Starring Renée ZellwegerDirected by Rob Marshall108 minutesRated PG-13
As I write this, everyone involved with 2002's Best Picture, Chicago, is still basking in a post-Academy Award glow, and the songs they brought to life are still stuck in my head, thirty-six hours after seeing one of the year's most acclaimed films. I unhesitatingly admit that musicals are not my favorite type of movie, but this one has wedged itself so firmly into my cranium that no amount of serious-NPR-war-coverage can pry it out.
Chicago, while not exactly a light movie, is a welcome contrast to the barrage of explosions and death currently plastered across our small screens. In the grand tradition of the movies, it's an escape. For 113 minutes, audiences are invited into the sexy, jazz-crazy world of the Windy City in the 1920's, where publicity hounds Velma Kelly and Roxie Hart (Catherine Zeta-Jones and Renée Zellweger, respectively) duke it out for the title of Most Popular Murderess.
In this film, plot is just an excuse for the music. Roxie is a wannabe diva who idolizes the streetwise performer Velma. Both shoot men who have lied to them and end up in jail, where they have seemingly unlimited access to smoky
eyeliner and short skirts. Corrupt prison matron "Mama" Morton (Queen Latifah, who can probably sing circles around anybody else in the cast) puts the two gun molls in touch with fast-talking lawyer Billy Flynn (Richard Gere), who proceeds to play them-and the juries sitting at their trials-like fiddles.
Story is probably the weakest part of the film. It's hard to feel sympathetic for Velma and Roxie, who are such unrepentant famewhores that in modern times they would be on American Idol. Billy Flynn is an ambulance chaser before there were really ambulances, and the female felons who sing about their crimes in the stunningly choreographed "Cell Block Tango" are poster girls for poor impulse control. At least the movie doesn't try to force us to like the characters, focusing instead on the music.
There's been a lot of hype about Zeta-Jones, Zellweger and Gere doing their own singing and dancing. All three hold their own and, perhaps more importantly, look like they are having tons of fun strutting and fretting their hours upon the stage. Every big production number (and they are all big production numbers) has been carefully designed for maximum pizzazz. Chicago must've had the biggest garter and cigarette budget since Moulin Rouge, and along with a love for everything decadent, the two musicals share a penchant for sight gags. Chicago gets in its potshots with Orwellian slogans on the prison walls and sticking Queen Latifah in a blond finger-curled wig, jumping on the Roxie's-new-coif bandwagon. The supporting cast is first-rate, from ubiquitous 2002 movie sidekick John C. Reilly to singer Mya, last seen chirping about ghetto superstars.
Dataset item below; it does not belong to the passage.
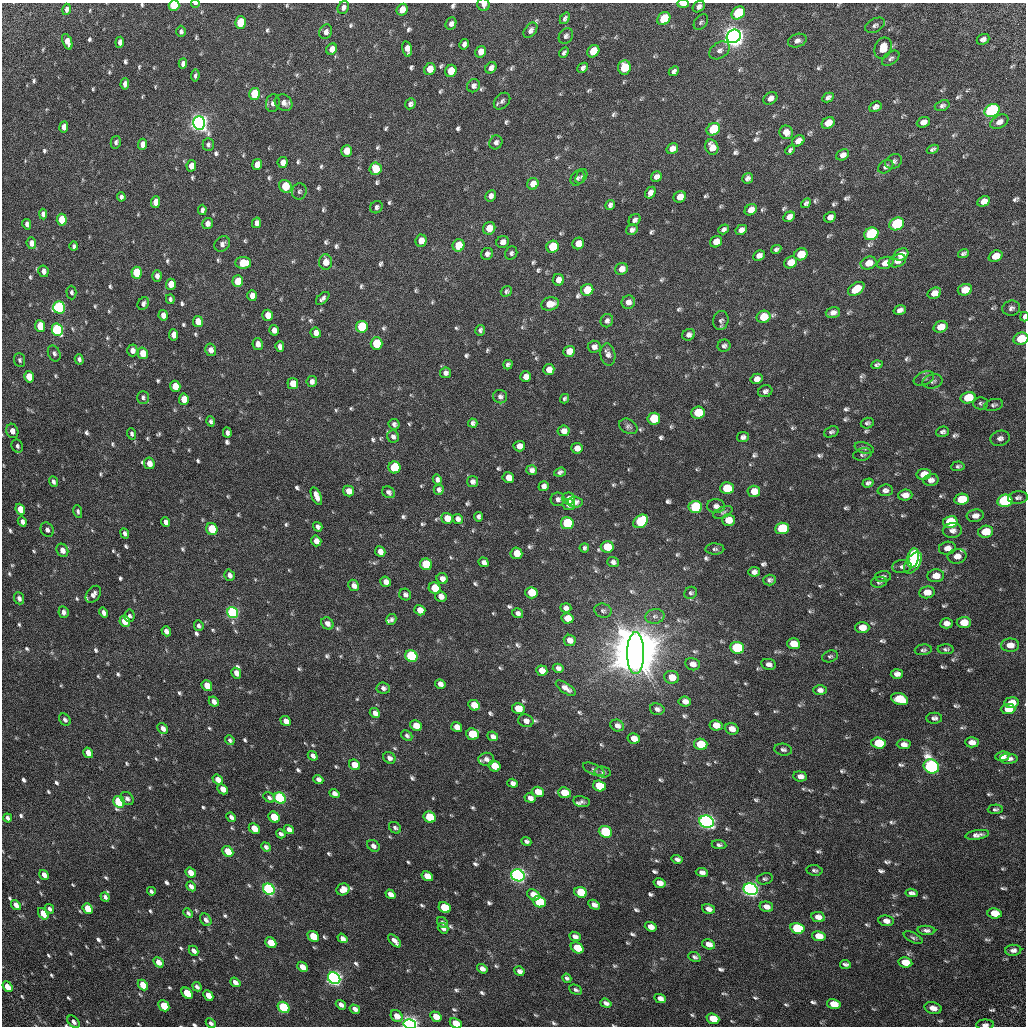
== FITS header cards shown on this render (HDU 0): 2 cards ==
NAXIS1  =                 1024 / Required FITS header
NAXIS2  =                 1024 / Required FITS header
Overall, Chicago is an excellent film, deserving of all the critical acclaim and probably of all its numerous Oscars. If you've seen it already and could use a little relief from all that is going on in the world, you might want to see it again. If you haven't seen it yet, it's cheaper than a vacation, and you'll leave the theater with a smile on your face and some random, infectious lyric permanently lodged in your brain.